• Excerpt:
- - -

Common Stock, par value $0.0001        
Authorized Shares   5,000,000,000    5,000,000,000 
Outstanding Shares   4,585,973,082    229,299*

 

 

*Approximate

 

Effects on Ownership by Individual Stockholders

 

As a result of the Reverse Stock Split, the number of shares of our common stock held by each stockholder will be reduced by multiplying the number of shares held immediately before the Reverse Stock Split by the 1-for-20000 exchange ratio.  All stockholders holding a fractional share will have the fractional share rounded and adjusted to the nearest whole share.  The Reverse Stock Split will affect all of our stockholders uniformly and will not affect any stockholder’s percentage ownership interests in the Company or proportionate voting power, except to the extent that the Reverse Stock Split results in any of our stockholders owning additional shares as a result of adjustments made to fractional interests.

- - -

• Record excerpts:
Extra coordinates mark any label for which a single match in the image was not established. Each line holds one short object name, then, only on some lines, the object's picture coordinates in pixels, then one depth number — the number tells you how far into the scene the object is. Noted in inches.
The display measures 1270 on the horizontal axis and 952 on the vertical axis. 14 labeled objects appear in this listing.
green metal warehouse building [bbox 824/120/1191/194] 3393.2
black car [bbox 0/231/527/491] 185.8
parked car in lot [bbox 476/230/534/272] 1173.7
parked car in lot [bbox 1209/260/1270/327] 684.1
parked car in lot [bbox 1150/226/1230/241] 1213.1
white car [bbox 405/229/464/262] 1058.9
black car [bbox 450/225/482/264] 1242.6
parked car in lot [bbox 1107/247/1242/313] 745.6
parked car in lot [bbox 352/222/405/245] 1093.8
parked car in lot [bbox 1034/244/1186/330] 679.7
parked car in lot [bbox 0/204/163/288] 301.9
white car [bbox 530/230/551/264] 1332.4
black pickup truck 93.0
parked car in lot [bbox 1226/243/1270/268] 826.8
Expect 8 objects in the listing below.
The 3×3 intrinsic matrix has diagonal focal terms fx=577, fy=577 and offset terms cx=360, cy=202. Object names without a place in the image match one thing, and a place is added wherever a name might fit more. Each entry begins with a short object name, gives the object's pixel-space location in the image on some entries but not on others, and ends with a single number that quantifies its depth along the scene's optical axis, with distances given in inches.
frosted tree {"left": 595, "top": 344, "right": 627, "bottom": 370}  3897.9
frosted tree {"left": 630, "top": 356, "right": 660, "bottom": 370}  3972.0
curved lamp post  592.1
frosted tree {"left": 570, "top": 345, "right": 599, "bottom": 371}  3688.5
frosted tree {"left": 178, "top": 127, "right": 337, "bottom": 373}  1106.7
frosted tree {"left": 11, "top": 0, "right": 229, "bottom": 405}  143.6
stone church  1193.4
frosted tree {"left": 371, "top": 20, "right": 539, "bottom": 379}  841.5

- - -

• Task statement:
Write out the passage from the excerpt on the reverse stock split, starting with "As a result of the" and going on through "to fractional interests.". The records are not needed for this.

• Output for this task:
As a result of the Reverse Stock Split, the number of shares of our common stock held by each stockholder will be reduced by multiplying the number of shares held immediately before the Reverse Stock Split by the 1-for-20000 exchange ratio.  All stockholders holding a fractional share will have the fractional share rounded and adjusted to the nearest whole share.  The Reverse Stock Split will affect all of our stockholders uniformly and will not affect any stockholder’s percentage ownership interests in the Company or proportionate voting power, except to the extent that the Reverse Stock Split results in any of our stockholders owning additional shares as a result of adjustments made to fractional interests.